■ PROMPT:
Beneath this task is a listing. State how many of its lines include the string "rounded", giving nothing but the number.

■ DATA:
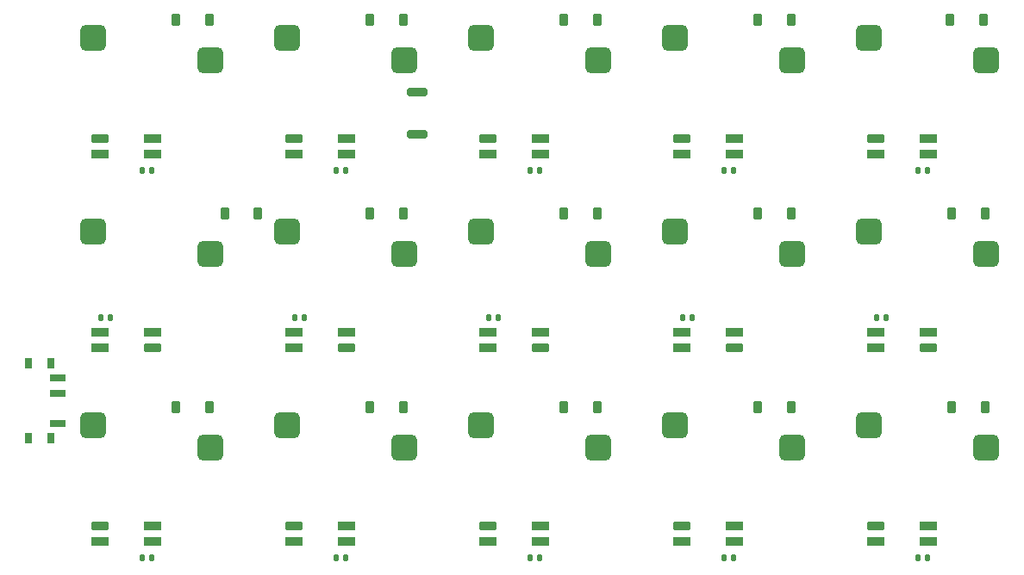
<source format=gbr>
%TF.GenerationSoftware,KiCad,Pcbnew,7.0.8*%
%TF.CreationDate,2023-12-01T15:01:34+01:00*%
%TF.ProjectId,briquet-rounded,62726971-7565-4742-9d72-6f756e646564,rev?*%
%TF.SameCoordinates,Original*%
%TF.FileFunction,Paste,Bot*%
%TF.FilePolarity,Positive*%
%FSLAX46Y46*%
G04 Gerber Fmt 4.6, Leading zero omitted, Abs format (unit mm)*
G04 Created by KiCad (PCBNEW 7.0.8) date 2023-12-01 15:01:34*
%MOMM*%
%LPD*%
G01*
G04 APERTURE LIST*
G04 Aperture macros list*
%AMRoundRect*
0 Rectangle with rounded corners*
0 $1 Rounding radius*
0 $2 $3 $4 $5 $6 $7 $8 $9 X,Y pos of 4 corners*
0 Add a 4 corners polygon primitive as box body*
4,1,4,$2,$3,$4,$5,$6,$7,$8,$9,$2,$3,0*
0 Add four circle primitives for the rounded corners*
1,1,$1+$1,$2,$3*
1,1,$1+$1,$4,$5*
1,1,$1+$1,$6,$7*
1,1,$1+$1,$8,$9*
0 Add four rect primitives between the rounded corners*
20,1,$1+$1,$2,$3,$4,$5,0*
20,1,$1+$1,$4,$5,$6,$7,0*
20,1,$1+$1,$6,$7,$8,$9,0*
20,1,$1+$1,$8,$9,$2,$3,0*%
G04 Aperture macros list end*
%ADD10R,1.700000X0.820000*%
%ADD11RoundRect,0.205000X0.645000X0.205000X-0.645000X0.205000X-0.645000X-0.205000X0.645000X-0.205000X0*%
%ADD12RoundRect,0.650000X-0.650000X-0.650000X0.650000X-0.650000X0.650000X0.650000X-0.650000X0.650000X0*%
%ADD13RoundRect,0.225000X-0.225000X-0.375000X0.225000X-0.375000X0.225000X0.375000X-0.225000X0.375000X0*%
%ADD14RoundRect,0.140000X0.140000X0.170000X-0.140000X0.170000X-0.140000X-0.170000X0.140000X-0.170000X0*%
%ADD15RoundRect,0.140000X-0.140000X-0.170000X0.140000X-0.170000X0.140000X0.170000X-0.140000X0.170000X0*%
%ADD16RoundRect,0.205000X-0.645000X-0.205000X0.645000X-0.205000X0.645000X0.205000X-0.645000X0.205000X0*%
%ADD17RoundRect,0.200000X-0.800000X0.200000X-0.800000X-0.200000X0.800000X-0.200000X0.800000X0.200000X0*%
%ADD18RoundRect,0.200000X0.800000X-0.200000X0.800000X0.200000X-0.800000X0.200000X-0.800000X-0.200000X0*%
%ADD19R,0.800000X1.000000*%
%ADD20R,1.500000X0.700000*%
G04 APERTURE END LIST*
D10*
%TO.C,LED14*%
X154950000Y-91237502D03*
X154950000Y-89737502D03*
D11*
X149850000Y-89737502D03*
D10*
X149850000Y-91237502D03*
%TD*%
D12*
%TO.C,CHOC11*%
X103525000Y-81975000D03*
X91975000Y-79775000D03*
%TD*%
D10*
%TO.C,LED5*%
X174000000Y-53137500D03*
X174000000Y-51637500D03*
D11*
X168900000Y-51637500D03*
D10*
X168900000Y-53137500D03*
%TD*%
D13*
%TO.C,D6*%
X119199372Y-77986396D03*
X122499372Y-77986396D03*
%TD*%
D14*
%TO.C,C7*%
X112730579Y-69205485D03*
X111770579Y-69205485D03*
%TD*%
D12*
%TO.C,CHOC13*%
X141625001Y-81975001D03*
X130075001Y-79775001D03*
%TD*%
D10*
%TO.C,LED15*%
X174000000Y-91237502D03*
X174000000Y-89737502D03*
D11*
X168900000Y-89737502D03*
D10*
X168900000Y-91237502D03*
%TD*%
D15*
%TO.C,C1*%
X96820653Y-54769072D03*
X97780653Y-54769072D03*
%TD*%
D13*
%TO.C,D13*%
X176150000Y-39886172D03*
X179450000Y-39886172D03*
%TD*%
D12*
%TO.C,CHOC8*%
X141625001Y-62925001D03*
X130075001Y-60725001D03*
%TD*%
D10*
%TO.C,LED1*%
X97800000Y-53137500D03*
X97800000Y-51637500D03*
D11*
X92700000Y-51637500D03*
D10*
X92700000Y-53137500D03*
%TD*%
%TO.C,LED11*%
X97800560Y-91238032D03*
X97800560Y-89738032D03*
D11*
X92700560Y-89738032D03*
D10*
X92700560Y-91238032D03*
%TD*%
D15*
%TO.C,C12*%
X115870765Y-92869296D03*
X116830765Y-92869296D03*
%TD*%
D13*
%TO.C,D2*%
X104911564Y-58936284D03*
X108211564Y-58936284D03*
%TD*%
D10*
%TO.C,LED7*%
X149850000Y-70687502D03*
X149850000Y-72187502D03*
D16*
X154950000Y-72187502D03*
D10*
X154950000Y-70687502D03*
%TD*%
D17*
%TO.C,RST1*%
X123825728Y-47013570D03*
D18*
X123825728Y-51213570D03*
%TD*%
D13*
%TO.C,D11*%
X157299372Y-58936284D03*
X160599372Y-58936284D03*
%TD*%
D12*
%TO.C,CHOC1*%
X103525000Y-43874998D03*
X91975000Y-41674998D03*
%TD*%
D13*
%TO.C,D5*%
X119199148Y-58936284D03*
X122499148Y-58936284D03*
%TD*%
D15*
%TO.C,C11*%
X96820093Y-92868766D03*
X97780093Y-92868766D03*
%TD*%
%TO.C,C4*%
X153970989Y-54769072D03*
X154930989Y-54769072D03*
%TD*%
D13*
%TO.C,D7*%
X138249372Y-39886172D03*
X141549372Y-39886172D03*
%TD*%
D10*
%TO.C,LED6*%
X168900000Y-70687502D03*
X168900000Y-72187502D03*
D16*
X174000000Y-72187502D03*
D10*
X174000000Y-70687502D03*
%TD*%
D12*
%TO.C,CHOC9*%
X160675000Y-62925000D03*
X149125000Y-60725000D03*
%TD*%
%TO.C,CHOC5*%
X179725001Y-43874999D03*
X168175001Y-41674999D03*
%TD*%
D13*
%TO.C,D3*%
X100149372Y-77986396D03*
X103449372Y-77986396D03*
%TD*%
D10*
%TO.C,LED10*%
X92700000Y-70687502D03*
X92700000Y-72187502D03*
D16*
X97800000Y-72187502D03*
D10*
X97800000Y-70687502D03*
%TD*%
D15*
%TO.C,C3*%
X134920877Y-54769072D03*
X135880877Y-54769072D03*
%TD*%
D12*
%TO.C,CHOC3*%
X141625000Y-43874998D03*
X130075000Y-41674998D03*
%TD*%
D10*
%TO.C,LED4*%
X154950000Y-53137500D03*
X154950000Y-51637500D03*
D11*
X149850000Y-51637500D03*
D10*
X149850000Y-53137500D03*
%TD*%
%TO.C,LED8*%
X130800000Y-70687502D03*
X130800000Y-72187502D03*
D16*
X135900000Y-72187502D03*
D10*
X135900000Y-70687502D03*
%TD*%
%TO.C,LED3*%
X135900000Y-53137500D03*
X135900000Y-51637500D03*
D11*
X130800000Y-51637500D03*
D10*
X130800000Y-53137500D03*
%TD*%
D12*
%TO.C,CHOC10*%
X179725000Y-62925000D03*
X168175000Y-60725000D03*
%TD*%
D10*
%TO.C,LED12*%
X116850672Y-91238032D03*
X116850672Y-89738032D03*
D11*
X111750672Y-89738032D03*
D10*
X111750672Y-91238032D03*
%TD*%
%TO.C,LED2*%
X116850000Y-53137500D03*
X116850000Y-51637500D03*
D11*
X111750000Y-51637500D03*
D10*
X111750000Y-53137500D03*
%TD*%
D13*
%TO.C,D9*%
X138249372Y-77986396D03*
X141549372Y-77986396D03*
%TD*%
D15*
%TO.C,C2*%
X115870765Y-54769072D03*
X116830765Y-54769072D03*
%TD*%
D12*
%TO.C,CHOC2*%
X122575000Y-43874998D03*
X111025000Y-41674998D03*
%TD*%
D13*
%TO.C,D15*%
X176349484Y-77986396D03*
X179649484Y-77986396D03*
%TD*%
D14*
%TO.C,C8*%
X131780691Y-69205485D03*
X130820691Y-69205485D03*
%TD*%
D12*
%TO.C,CHOC15*%
X179725000Y-81975000D03*
X168175000Y-79775000D03*
%TD*%
D15*
%TO.C,C14*%
X153970989Y-92869296D03*
X154930989Y-92869296D03*
%TD*%
D12*
%TO.C,CHOC4*%
X160675000Y-43874998D03*
X149125000Y-41674998D03*
%TD*%
D19*
%TO.C,SW13*%
X87860000Y-81041080D03*
X85650000Y-81041080D03*
X87860000Y-73741080D03*
X85650000Y-73741080D03*
D20*
X88510000Y-79641080D03*
X88510000Y-76641080D03*
X88510000Y-75141080D03*
%TD*%
D14*
%TO.C,C9*%
X150830803Y-69219079D03*
X149870803Y-69219079D03*
%TD*%
D13*
%TO.C,D10*%
X157299372Y-39886172D03*
X160599372Y-39886172D03*
%TD*%
D12*
%TO.C,CHOC7*%
X122575000Y-62925000D03*
X111025000Y-60725000D03*
%TD*%
D10*
%TO.C,LED9*%
X111750000Y-70687502D03*
X111750000Y-72187502D03*
D16*
X116850000Y-72187502D03*
D10*
X116850000Y-70687502D03*
%TD*%
D15*
%TO.C,C15*%
X173021101Y-92869296D03*
X173981101Y-92869296D03*
%TD*%
D10*
%TO.C,LED13*%
X135900000Y-91237502D03*
X135900000Y-89737502D03*
D11*
X130800000Y-89737502D03*
D10*
X130800000Y-91237502D03*
%TD*%
D14*
%TO.C,C10*%
X169880915Y-69205485D03*
X168920915Y-69205485D03*
%TD*%
D15*
%TO.C,C5*%
X173021101Y-54769072D03*
X173981101Y-54769072D03*
%TD*%
D13*
%TO.C,D12*%
X157299372Y-77986396D03*
X160599372Y-77986396D03*
%TD*%
D12*
%TO.C,CHOC6*%
X103525000Y-62925000D03*
X91975000Y-60725000D03*
%TD*%
%TO.C,CHOC14*%
X160675001Y-81975001D03*
X149125001Y-79775001D03*
%TD*%
D15*
%TO.C,C13*%
X134920877Y-92869296D03*
X135880877Y-92869296D03*
%TD*%
D13*
%TO.C,D4*%
X119199372Y-39886172D03*
X122499372Y-39886172D03*
%TD*%
%TO.C,D8*%
X138249260Y-58936284D03*
X141549260Y-58936284D03*
%TD*%
%TO.C,D1*%
X100149372Y-39886172D03*
X103449372Y-39886172D03*
%TD*%
D14*
%TO.C,C6*%
X93680467Y-69205485D03*
X92720467Y-69205485D03*
%TD*%
D12*
%TO.C,CHOC12*%
X122575000Y-81975000D03*
X111025000Y-79775000D03*
%TD*%
D13*
%TO.C,D14*%
X176349484Y-58936284D03*
X179649484Y-58936284D03*
%TD*%
M02*

</source>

■ EXPECTED ANSWER:
4